→ **DESCRIPTION OF THE TASK**:
Lines from the first one down to the one containing "საქმიანობენ საქართველოში ყაზახური" in the data below are the only ones needed; please return them exactly, both ends included.

[EXERCISE MATERIAL]

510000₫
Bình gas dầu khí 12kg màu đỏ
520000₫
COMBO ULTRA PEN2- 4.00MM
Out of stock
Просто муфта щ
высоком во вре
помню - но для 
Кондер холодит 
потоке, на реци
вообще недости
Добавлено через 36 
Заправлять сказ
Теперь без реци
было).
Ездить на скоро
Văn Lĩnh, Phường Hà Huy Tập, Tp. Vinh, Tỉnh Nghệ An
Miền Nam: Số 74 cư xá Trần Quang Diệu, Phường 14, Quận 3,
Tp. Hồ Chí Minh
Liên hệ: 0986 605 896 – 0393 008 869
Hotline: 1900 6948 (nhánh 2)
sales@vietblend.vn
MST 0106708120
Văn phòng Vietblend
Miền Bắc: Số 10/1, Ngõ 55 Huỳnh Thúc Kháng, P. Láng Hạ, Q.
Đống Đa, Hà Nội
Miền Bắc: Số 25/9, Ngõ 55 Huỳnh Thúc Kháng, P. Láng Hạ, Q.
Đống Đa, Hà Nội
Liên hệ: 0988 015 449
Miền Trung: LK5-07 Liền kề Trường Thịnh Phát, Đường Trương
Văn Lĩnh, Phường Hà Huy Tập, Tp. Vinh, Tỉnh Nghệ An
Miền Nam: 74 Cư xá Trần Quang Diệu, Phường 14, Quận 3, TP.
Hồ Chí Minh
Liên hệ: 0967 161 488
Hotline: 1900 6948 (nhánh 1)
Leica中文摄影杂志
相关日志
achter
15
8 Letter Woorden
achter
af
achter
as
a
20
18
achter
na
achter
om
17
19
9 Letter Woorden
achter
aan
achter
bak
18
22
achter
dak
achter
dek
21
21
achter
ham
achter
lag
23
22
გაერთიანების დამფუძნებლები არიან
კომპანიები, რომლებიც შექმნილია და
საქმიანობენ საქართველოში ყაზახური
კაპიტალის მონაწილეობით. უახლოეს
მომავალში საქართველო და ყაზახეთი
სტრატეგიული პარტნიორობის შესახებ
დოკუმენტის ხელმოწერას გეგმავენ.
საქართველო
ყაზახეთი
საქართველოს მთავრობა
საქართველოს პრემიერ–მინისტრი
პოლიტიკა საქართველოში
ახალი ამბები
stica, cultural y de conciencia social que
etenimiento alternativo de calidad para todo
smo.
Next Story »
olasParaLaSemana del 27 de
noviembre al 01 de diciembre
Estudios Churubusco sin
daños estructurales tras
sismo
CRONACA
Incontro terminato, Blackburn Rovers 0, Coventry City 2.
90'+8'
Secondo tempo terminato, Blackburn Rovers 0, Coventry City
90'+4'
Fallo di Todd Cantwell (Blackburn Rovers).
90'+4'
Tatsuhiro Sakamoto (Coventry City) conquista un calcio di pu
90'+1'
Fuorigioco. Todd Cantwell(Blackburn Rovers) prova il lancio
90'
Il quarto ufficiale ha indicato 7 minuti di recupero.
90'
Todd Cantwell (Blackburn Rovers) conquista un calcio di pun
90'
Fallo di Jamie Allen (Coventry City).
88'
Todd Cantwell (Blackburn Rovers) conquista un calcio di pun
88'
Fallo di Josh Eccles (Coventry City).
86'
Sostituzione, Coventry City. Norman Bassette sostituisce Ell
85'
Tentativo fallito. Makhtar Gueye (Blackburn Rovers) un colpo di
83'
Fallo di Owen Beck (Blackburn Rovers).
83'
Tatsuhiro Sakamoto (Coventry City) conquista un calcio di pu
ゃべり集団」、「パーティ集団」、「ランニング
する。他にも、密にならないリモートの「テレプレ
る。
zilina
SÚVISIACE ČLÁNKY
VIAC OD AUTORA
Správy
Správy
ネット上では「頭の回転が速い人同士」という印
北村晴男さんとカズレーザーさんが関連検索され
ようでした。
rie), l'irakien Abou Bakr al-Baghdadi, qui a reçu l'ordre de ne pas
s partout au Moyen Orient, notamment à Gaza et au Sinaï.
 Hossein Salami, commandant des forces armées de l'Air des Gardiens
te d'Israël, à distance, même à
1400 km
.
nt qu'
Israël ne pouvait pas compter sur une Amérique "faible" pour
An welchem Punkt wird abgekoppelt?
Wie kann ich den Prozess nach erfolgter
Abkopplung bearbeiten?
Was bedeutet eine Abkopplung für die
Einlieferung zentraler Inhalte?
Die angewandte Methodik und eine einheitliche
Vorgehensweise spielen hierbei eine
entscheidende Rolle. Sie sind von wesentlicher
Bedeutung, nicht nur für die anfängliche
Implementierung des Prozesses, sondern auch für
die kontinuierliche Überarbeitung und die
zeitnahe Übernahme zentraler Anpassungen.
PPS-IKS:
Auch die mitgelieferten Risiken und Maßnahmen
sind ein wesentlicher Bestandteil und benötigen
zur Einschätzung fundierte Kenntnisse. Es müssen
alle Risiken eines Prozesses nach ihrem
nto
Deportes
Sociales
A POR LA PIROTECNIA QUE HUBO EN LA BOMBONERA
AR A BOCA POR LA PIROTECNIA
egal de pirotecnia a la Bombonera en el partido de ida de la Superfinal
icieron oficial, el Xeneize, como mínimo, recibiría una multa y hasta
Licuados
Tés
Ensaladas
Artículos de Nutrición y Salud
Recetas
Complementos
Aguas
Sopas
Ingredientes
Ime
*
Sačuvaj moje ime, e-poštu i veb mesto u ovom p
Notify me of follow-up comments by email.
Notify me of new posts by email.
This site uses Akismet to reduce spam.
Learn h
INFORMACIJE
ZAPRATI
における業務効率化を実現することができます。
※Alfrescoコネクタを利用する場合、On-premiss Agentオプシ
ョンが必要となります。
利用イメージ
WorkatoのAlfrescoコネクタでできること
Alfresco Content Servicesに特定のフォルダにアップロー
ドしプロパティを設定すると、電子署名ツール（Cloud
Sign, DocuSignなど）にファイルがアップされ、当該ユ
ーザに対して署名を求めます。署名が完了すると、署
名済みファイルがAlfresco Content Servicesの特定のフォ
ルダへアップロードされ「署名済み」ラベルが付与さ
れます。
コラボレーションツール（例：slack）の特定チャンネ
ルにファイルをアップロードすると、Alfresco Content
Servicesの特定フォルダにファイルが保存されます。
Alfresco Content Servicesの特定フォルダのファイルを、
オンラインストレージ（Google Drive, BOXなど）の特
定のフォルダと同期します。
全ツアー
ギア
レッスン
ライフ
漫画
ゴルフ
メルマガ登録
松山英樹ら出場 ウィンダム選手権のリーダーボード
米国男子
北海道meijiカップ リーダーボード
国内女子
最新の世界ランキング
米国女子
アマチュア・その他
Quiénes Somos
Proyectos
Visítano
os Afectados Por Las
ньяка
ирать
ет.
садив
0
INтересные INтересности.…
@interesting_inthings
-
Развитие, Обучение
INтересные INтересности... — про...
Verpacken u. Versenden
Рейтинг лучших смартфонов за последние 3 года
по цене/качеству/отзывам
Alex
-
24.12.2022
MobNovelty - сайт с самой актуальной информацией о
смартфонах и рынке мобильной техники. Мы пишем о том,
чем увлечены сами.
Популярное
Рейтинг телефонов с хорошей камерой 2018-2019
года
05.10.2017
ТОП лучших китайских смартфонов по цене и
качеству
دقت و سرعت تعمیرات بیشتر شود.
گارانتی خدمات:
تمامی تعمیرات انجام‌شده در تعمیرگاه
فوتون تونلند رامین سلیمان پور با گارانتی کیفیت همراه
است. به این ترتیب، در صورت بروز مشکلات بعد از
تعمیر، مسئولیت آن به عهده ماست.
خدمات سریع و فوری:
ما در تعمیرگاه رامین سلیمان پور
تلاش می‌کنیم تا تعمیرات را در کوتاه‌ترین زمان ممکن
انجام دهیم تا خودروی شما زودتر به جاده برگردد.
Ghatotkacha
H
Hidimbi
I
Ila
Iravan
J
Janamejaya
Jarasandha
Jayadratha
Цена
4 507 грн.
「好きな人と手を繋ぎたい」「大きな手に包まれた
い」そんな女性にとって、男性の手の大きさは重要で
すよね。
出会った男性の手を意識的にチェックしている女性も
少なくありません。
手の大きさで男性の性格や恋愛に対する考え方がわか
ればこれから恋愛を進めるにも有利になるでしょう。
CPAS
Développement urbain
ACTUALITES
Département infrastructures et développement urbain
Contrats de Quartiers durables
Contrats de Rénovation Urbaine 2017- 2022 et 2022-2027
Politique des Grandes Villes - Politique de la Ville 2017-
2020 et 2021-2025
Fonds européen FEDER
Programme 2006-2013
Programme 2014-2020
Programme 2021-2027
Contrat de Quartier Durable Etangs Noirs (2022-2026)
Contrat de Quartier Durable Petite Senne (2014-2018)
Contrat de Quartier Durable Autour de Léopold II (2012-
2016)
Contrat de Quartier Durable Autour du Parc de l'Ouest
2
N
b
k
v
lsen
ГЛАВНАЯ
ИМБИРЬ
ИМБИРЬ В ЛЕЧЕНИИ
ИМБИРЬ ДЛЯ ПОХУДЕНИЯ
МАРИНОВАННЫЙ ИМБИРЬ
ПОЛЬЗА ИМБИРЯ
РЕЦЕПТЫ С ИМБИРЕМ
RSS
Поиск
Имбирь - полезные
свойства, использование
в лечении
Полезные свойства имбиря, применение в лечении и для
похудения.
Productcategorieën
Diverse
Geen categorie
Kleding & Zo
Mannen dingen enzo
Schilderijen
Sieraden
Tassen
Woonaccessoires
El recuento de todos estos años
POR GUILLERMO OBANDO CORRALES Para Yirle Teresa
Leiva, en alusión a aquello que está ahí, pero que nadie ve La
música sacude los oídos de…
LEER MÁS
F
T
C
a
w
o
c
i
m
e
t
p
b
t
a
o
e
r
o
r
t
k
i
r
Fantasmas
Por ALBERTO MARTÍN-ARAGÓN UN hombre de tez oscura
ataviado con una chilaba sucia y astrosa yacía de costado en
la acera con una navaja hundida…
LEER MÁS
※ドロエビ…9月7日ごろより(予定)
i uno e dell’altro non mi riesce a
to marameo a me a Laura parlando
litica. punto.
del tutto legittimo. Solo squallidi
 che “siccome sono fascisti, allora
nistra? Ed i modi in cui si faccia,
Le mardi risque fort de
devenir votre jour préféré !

[/EXERCISE MATERIAL]

→ **RESPONSE**:
510000₫
Bình gas dầu khí 12kg màu đỏ
520000₫
COMBO ULTRA PEN2- 4.00MM
Out of stock
Просто муфта щ
высоком во вре
помню - но для 
Кондер холодит 
потоке, на реци
вообще недости
Добавлено через 36 
Заправлять сказ
Теперь без реци
было).
Ездить на скоро
Văn Lĩnh, Phường Hà Huy Tập, Tp. Vinh, Tỉnh Nghệ An
Miền Nam: Số 74 cư xá Trần Quang Diệu, Phường 14, Quận 3,
Tp. Hồ Chí Minh
Liên hệ: 0986 605 896 – 0393 008 869
Hotline: 1900 6948 (nhánh 2)
sales@vietblend.vn
MST 0106708120
Văn phòng Vietblend
Miền Bắc: Số 10/1, Ngõ 55 Huỳnh Thúc Kháng, P. Láng Hạ, Q.
Đống Đa, Hà Nội
Miền Bắc: Số 25/9, Ngõ 55 Huỳnh Thúc Kháng, P. Láng Hạ, Q.
Đống Đa, Hà Nội
Liên hệ: 0988 015 449
Miền Trung: LK5-07 Liền kề Trường Thịnh Phát, Đường Trương
Văn Lĩnh, Phường Hà Huy Tập, Tp. Vinh, Tỉnh Nghệ An
Miền Nam: 74 Cư xá Trần Quang Diệu, Phường 14, Quận 3, TP.
Hồ Chí Minh
Liên hệ: 0967 161 488
Hotline: 1900 6948 (nhánh 1)
Leica中文摄影杂志
相关日志
achter
15
8 Letter Woorden
achter
af
achter
as
a
20
18
achter
na
achter
om
17
19
9 Letter Woorden
achter
aan
achter
bak
18
22
achter
dak
achter
dek
21
21
achter
ham
achter
lag
23
22
გაერთიანების დამფუძნებლები არიან
კომპანიები, რომლებიც შექმნილია და
საქმიანობენ საქართველოში ყაზახური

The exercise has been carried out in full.